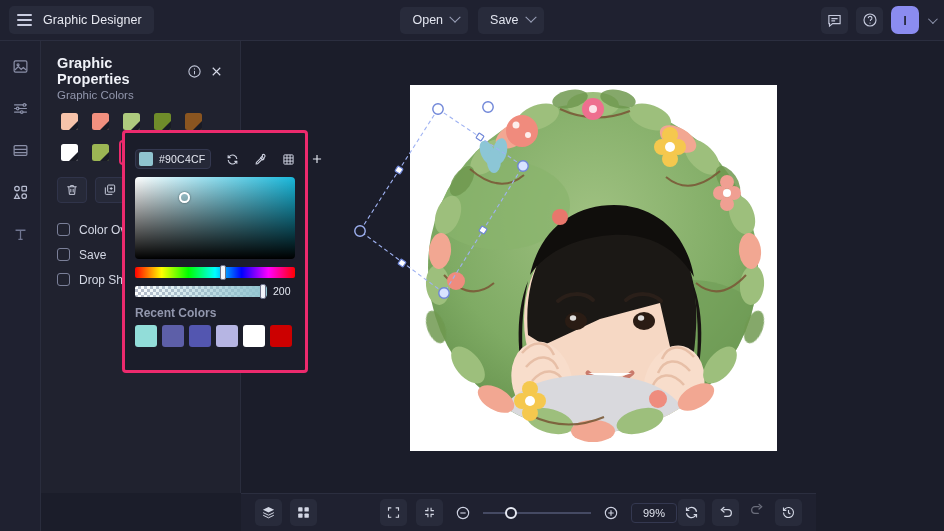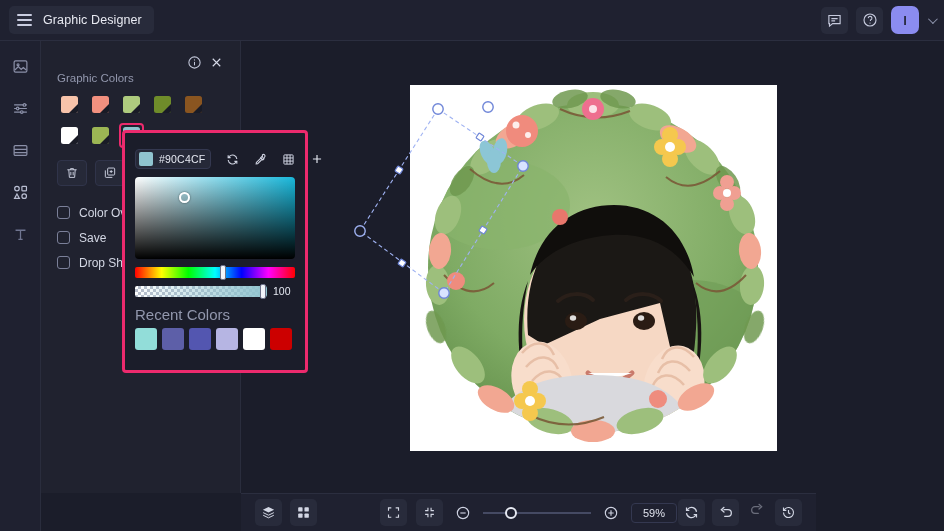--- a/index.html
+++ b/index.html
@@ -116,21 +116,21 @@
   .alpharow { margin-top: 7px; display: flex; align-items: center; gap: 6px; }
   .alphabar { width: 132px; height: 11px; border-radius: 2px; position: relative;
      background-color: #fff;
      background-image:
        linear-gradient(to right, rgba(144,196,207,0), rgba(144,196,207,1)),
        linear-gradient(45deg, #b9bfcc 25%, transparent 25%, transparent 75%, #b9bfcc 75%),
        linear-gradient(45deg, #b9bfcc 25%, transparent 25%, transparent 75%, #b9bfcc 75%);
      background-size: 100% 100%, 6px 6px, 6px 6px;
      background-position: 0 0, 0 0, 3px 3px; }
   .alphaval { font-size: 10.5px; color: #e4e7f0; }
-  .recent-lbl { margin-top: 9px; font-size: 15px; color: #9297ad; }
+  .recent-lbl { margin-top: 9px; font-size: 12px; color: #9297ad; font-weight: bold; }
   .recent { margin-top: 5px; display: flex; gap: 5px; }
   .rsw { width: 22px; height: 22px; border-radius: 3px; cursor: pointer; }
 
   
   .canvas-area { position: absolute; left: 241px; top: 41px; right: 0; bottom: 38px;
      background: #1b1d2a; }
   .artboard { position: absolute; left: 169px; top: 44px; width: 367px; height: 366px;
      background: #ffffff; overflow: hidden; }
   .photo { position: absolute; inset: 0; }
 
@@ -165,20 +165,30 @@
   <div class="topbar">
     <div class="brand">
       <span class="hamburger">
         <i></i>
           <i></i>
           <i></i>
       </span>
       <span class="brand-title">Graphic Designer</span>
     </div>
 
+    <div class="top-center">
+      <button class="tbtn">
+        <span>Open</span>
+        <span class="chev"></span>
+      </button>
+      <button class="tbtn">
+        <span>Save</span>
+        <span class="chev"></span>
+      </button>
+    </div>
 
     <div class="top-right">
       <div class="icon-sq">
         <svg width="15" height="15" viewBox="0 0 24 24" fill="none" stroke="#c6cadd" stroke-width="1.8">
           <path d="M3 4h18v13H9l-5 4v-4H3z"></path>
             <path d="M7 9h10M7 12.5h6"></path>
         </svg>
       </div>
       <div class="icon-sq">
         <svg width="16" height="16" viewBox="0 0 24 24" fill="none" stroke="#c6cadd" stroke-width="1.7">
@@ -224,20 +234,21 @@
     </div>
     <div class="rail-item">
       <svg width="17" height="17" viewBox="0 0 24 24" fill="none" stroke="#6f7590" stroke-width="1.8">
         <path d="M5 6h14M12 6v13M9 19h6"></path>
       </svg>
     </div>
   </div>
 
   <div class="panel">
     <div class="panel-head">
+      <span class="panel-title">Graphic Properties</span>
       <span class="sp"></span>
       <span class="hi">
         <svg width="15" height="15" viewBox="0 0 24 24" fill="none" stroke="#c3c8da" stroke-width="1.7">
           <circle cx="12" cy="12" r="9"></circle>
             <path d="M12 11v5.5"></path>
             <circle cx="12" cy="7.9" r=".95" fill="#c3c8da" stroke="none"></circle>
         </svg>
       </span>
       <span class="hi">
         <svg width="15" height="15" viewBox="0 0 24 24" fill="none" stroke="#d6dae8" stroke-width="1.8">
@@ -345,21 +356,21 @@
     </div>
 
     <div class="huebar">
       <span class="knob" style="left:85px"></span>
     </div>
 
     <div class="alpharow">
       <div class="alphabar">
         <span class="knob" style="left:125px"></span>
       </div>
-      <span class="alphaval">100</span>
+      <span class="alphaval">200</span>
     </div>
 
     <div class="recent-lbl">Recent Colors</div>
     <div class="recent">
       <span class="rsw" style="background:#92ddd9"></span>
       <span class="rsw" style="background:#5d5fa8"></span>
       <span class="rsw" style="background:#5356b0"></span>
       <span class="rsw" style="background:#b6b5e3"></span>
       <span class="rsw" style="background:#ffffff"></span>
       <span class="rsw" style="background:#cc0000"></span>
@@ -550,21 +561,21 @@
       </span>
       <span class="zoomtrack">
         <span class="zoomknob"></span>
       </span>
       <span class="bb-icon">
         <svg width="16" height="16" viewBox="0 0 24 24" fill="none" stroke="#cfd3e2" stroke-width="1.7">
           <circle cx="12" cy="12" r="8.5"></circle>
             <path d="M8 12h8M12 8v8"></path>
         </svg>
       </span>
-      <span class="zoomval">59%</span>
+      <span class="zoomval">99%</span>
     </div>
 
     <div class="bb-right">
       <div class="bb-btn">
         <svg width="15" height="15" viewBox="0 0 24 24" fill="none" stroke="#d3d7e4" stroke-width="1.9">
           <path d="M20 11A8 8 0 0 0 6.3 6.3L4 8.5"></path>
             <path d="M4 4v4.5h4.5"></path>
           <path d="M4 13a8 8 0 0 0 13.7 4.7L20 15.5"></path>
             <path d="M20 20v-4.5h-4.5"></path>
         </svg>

------------------------------

Task to carry out: In the entries above, count every line containing the word "fill". Write only the total.

Task answer: 8